Work task
Collect every line of the material below that contains the string "meta", treating uppercase and lowercase letters as distinct.

*** Opening of Records for this task ***

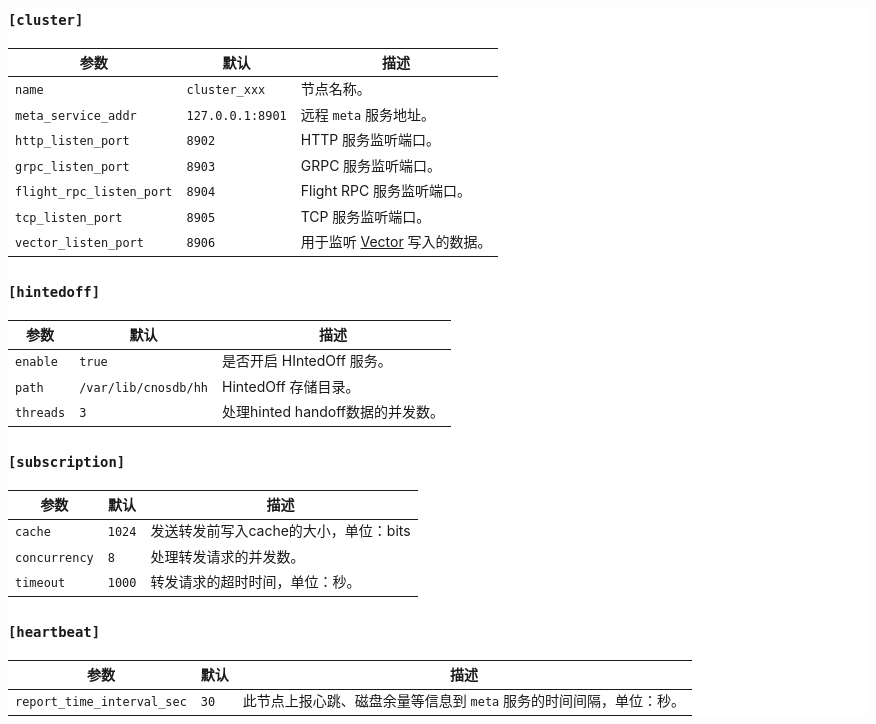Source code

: ### `[cluster]`

| 参数                     | 默认             | 描述                      |
| ------------------------ | ---------------- | ------------------------- |
| `name`                   | `cluster_xxx`    | 节点名称。                |
| `meta_service_addr`      | `127.0.0.1:8901` | 远程 `meta` 服务地址。    |
| `http_listen_port`       | `8902`           | HTTP 服务监听端口。       |
| `grpc_listen_port`       | `8903`           | GRPC 服务监听端口。       |
| `flight_rpc_listen_port` | `8904`           | Flight RPC 服务监听端口。 |
| `tcp_listen_port`        | `8905`           | TCP 服务监听端口。        |
| `vector_listen_port`     | `8906`           | 用于监听 [Vector](https://vector.dev/) 写入的数据。      |

### `[hintedoff]`

| 参数      | 默认                 | 描述                             |
| --------- | -------------------- | -------------------------------- |
| `enable`  | `true`               | 是否开启 HIntedOff 服务。        |
| `path`    | `/var/lib/cnosdb/hh` | HintedOff 存储目录。             |
| `threads` | `3`                  | 处理hinted handoff数据的并发数。 |

<Tabs groupId="editions">

<TabItem value="Community" label="社区版">

</TabItem>

<TabItem value="Enterprise" label="企业版">

### `[subscription]`

| 参数          | 默认   | 描述                                  |
| ------------- | ------ | ------------------------------------- |
| `cache`       | `1024` | 发送转发前写入cache的大小，单位：bits |
| `concurrency` | `8`    | 处理转发请求的并发数。                |
| `timeout`     | `1000` | 转发请求的超时时间，单位：秒。        |

</TabItem>

</Tabs>

### `[heartbeat]`

| 参数                       | 默认 | 描述                                                         |
| -------------------------- | ---- | ------------------------------------------------------------ |
| `report_time_interval_sec` | `30` | 此节点上报心跳、磁盘余量等信息到 `meta` 服务的时间间隔，单位：秒。 |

*** Close of Records for this task ***

Response box
| `meta_service_addr`      | `127.0.0.1:8901` | 远程 `meta` 服务地址。    |
| `report_time_interval_sec` | `30` | 此节点上报心跳、磁盘余量等信息到 `meta` 服务的时间间隔，单位：秒。 |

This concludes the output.